A group of Jewish girls wearing the yellow star. —United States Holocaust Memorial Museum, courtesy of Oesterreichische Nationalbibliothek.

This 13-minute film introduces the history of antisemitism from its origins in the days of the early Christian church until the era of the Holocaust in the mid-20th century. It raises questions about why Jews have been targeted throughout history and how antisemitism offered fertile ground to the Nazis.

The history of the Holocaust shows that targeting an entire group has far-reaching consequences. It can lead to an increase in xenophobia, racism, and extremism throughout society, with potentially devastating consequences for individuals, communities, and nations.

Discussion Questions

  • How have Jews been affected by antisemitism? What impact does antisemitism have on others?
  • What is the meaning of “scapegoat”? What do people gain from scapegoating?
  • What is the effect of hateful images and speech? Do images and words reflect existing attitudes or create them? 
  • How has antisemitism changed throughout history? What are some differences among religious, political, and racial antisemitism?
  • Why would political or religious leaders espouse antisemitic ideas?
  • How is antisemitism similar to or different from other forms of group hatred?

Film Transcript

[Narrator]
Between 1939 and 1945, the Nazis killed about six million Jews and millions of other civilians throughout Europe.

These are some who were slaughtered in the Holocaust—a generation lost forever.

[Text on screen]
EUROPEAN ANTISEMITISM FROM ITS ORIGINS TO THE HOLOCAUST

[Narrator]
Jews are the people of the Hebrew Bible who lived in a land now known as Israel. They believe that there is only one God.

Christianity emerged from Judaism. Jesus of Nazareth was a Jew who preached a singular religious message. The first Christians were Jews who prayed in Hebrew and observed the customs and religious rituals of Judaism. The Last Supper was a Jewish religious meal, probably at Passover.

Jesus was put to death at the hands of Roman authorities under Pontius Pilate in Judea, but the gospel accounts were interpreted as blaming all Jews for the crucifixion. To his followers, Jesus was the Christ, the Messiah. His death, sacrificial atonement. Most Jews believed the Messiah had not yet come. Redemption was not at hand.

Soon after the crucifixion, Roman armies destroyed the Temple in Jerusalem. Jews were exiled and scattered—to live as a dispersed minority. By the 5th century, Christianity had become the dominant religion in the Roman Empire.

The early Christian church portrayed Jews as unwilling to accept the word of God; illuminations showed Satan binding the eyes of the Jews. Some church leaders intensified the charge—condemning Jews as agents of the devil and murderers of God. The accusation was not renounced until the 1960s when the Second Vatican Council officially repudiated the ancient charge that Jews had murdered Christ.

For centuries, state and Church laws restricted Jews, preventing them from owning land and holding public office. Guilds excluded Jews from most occupations, forcing them into pursuits like money-lending, trade, commerce. Excluded from Christian society, Jews maintained their religious and social customs.

= = = = = = =

> _Exercise instructions_
• A. Does the antisemitism text agree with each statement? Answer yes or no and quote the words that decide it. (i) The film lasts 13 minutes. (ii) The Second Vatican Council repudiated the charge that Jews murdered Christ in the 1950s. (iii) Guilds kept Jews out of most occupations.
• B. According to the antisemitism text, why did Jews take up money-lending, trade, and commerce? Answer in one to three sentences.
• C. Carry on the antisemitism text from its last sentence.
The data that comes next isn't needed.

> _Data extract_
= = = = = = =

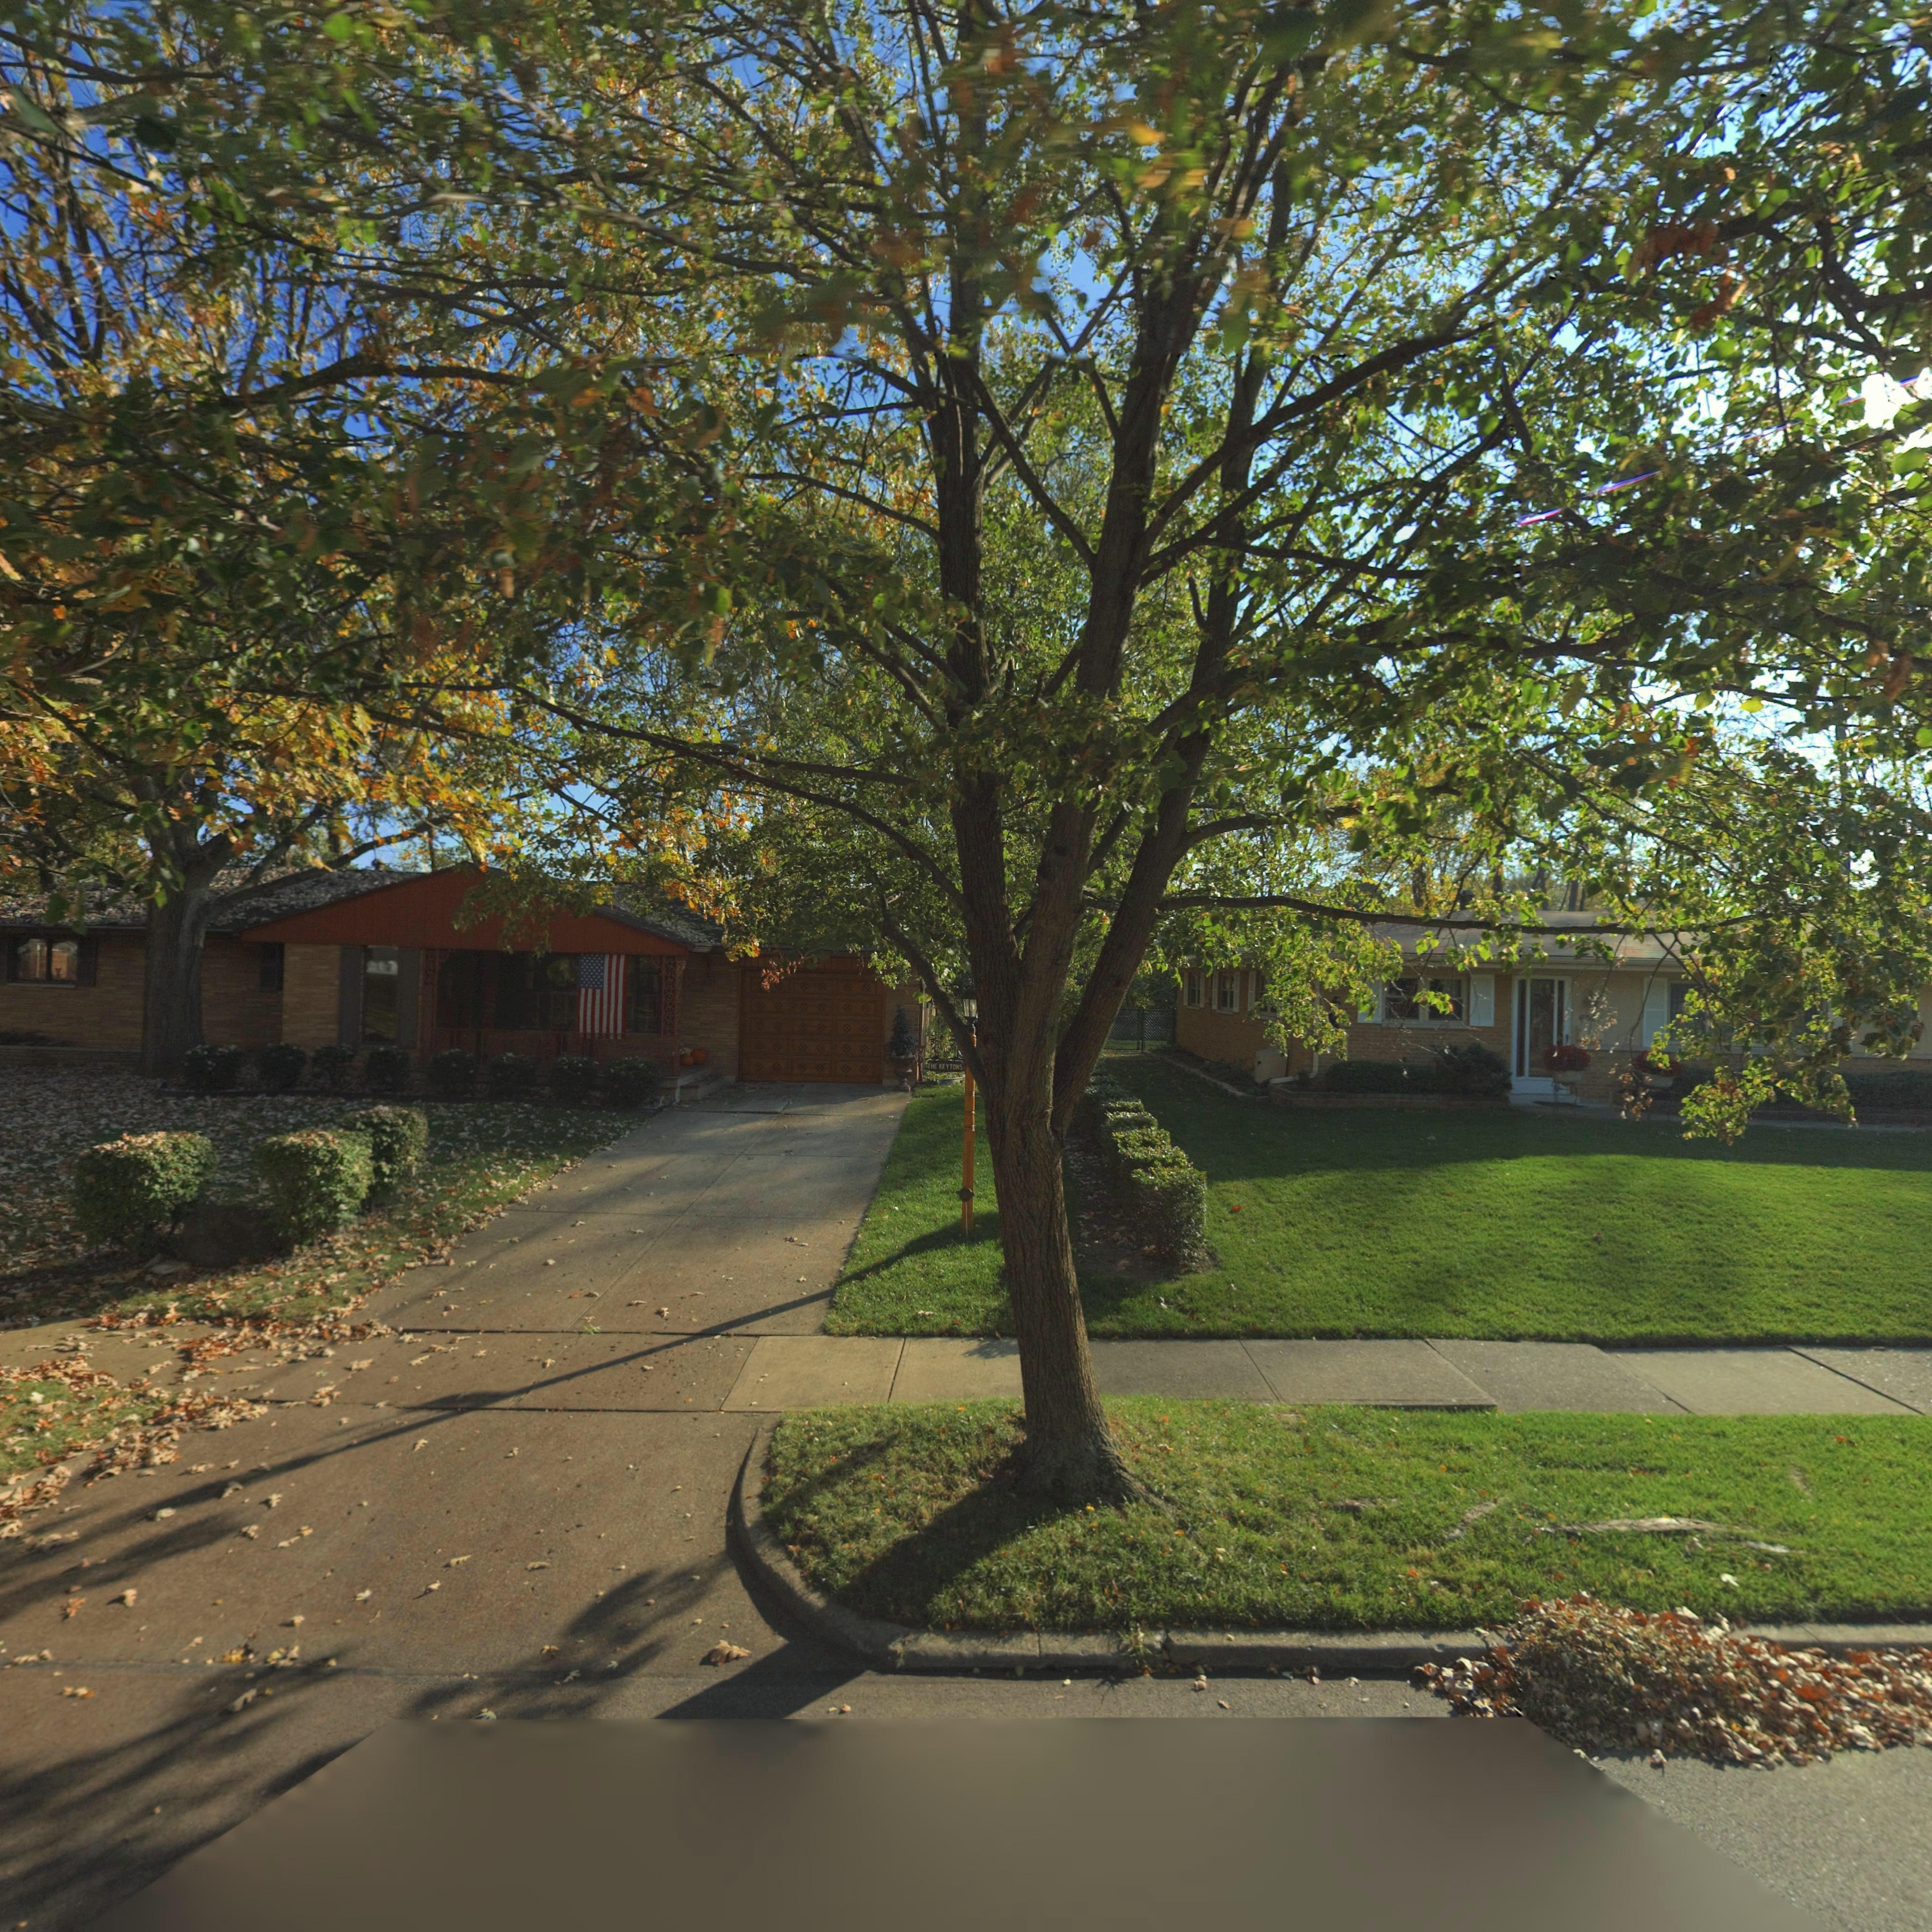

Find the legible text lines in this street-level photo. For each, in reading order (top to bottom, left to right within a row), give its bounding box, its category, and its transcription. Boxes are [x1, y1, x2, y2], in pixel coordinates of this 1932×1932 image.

[1579, 1014, 1596, 1022] StreetNumber: *5*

= = = = = = =

> _Answer list_
• A.
(i) Yes: "This 13-minute film"
(ii) No: "The accusation was not renounced until the 1960s when the Second Vatican Council officially repudiated the ancient charge that Jews had murdered Christ."
(iii) Yes: "Guilds excluded Jews from most occupations"

• B. Guilds excluded Jews from most occupations, and that forced them into pursuits like money-lending, trade, and commerce. State and Church laws also kept them from owning land and holding public office.

• C.
In 1095, Pope Urban II called for the liberation of Jerusalem. Christian crusaders set off to free the Holy Land from the Muslims. On the way, they slaughtered thousands of Jews.

Throughout the Middle Ages, Christians persecuted Jews. Portrayed as alien, Jews were regarded as usurers. It was said Jews poisoned the wells of Europe, causing the Black Plague. Illustrations depicted Jews as the devil, with horns and cloven feet, and showed them using the blood of Christian children in ritual sacrifices. These lies came to be taken as truth.

But where they were needed, Jews were tolerated. When they were allowed to participate in the larger society, Jews thrived.

In many places, secular and religious states forced Jews into segregated districts later called ghettos. England, France, Spain, Portugal, and many German states expelled masses of Jews—most of whom migrated eastward taking with them their religious convictions and traditions.

In 1517, Martin Luther attacked the Pope and corruption within his own Roman Catholic Church, beginning the Protestant Reformation. The young Luther hoped that tolerance would persuade Jews to convert. But when Jews adhered to their own religious beliefs and refused to join his new reformed church, Luther’s disappointment turned to hatred.

What then shall we Christians do with this rejected and condemned people, the Jews? . . .Their synagogues . . .should be set on fire, and what does not burn must be covered over with earth so that no man will ever see stone or cinder of them again. . . .Their houses also should be razed and destroyed. . . . All their prayer books. . .should be taken from them.

The Protestant Reformation brought no end to the anti-Jewish tradition of Christianity.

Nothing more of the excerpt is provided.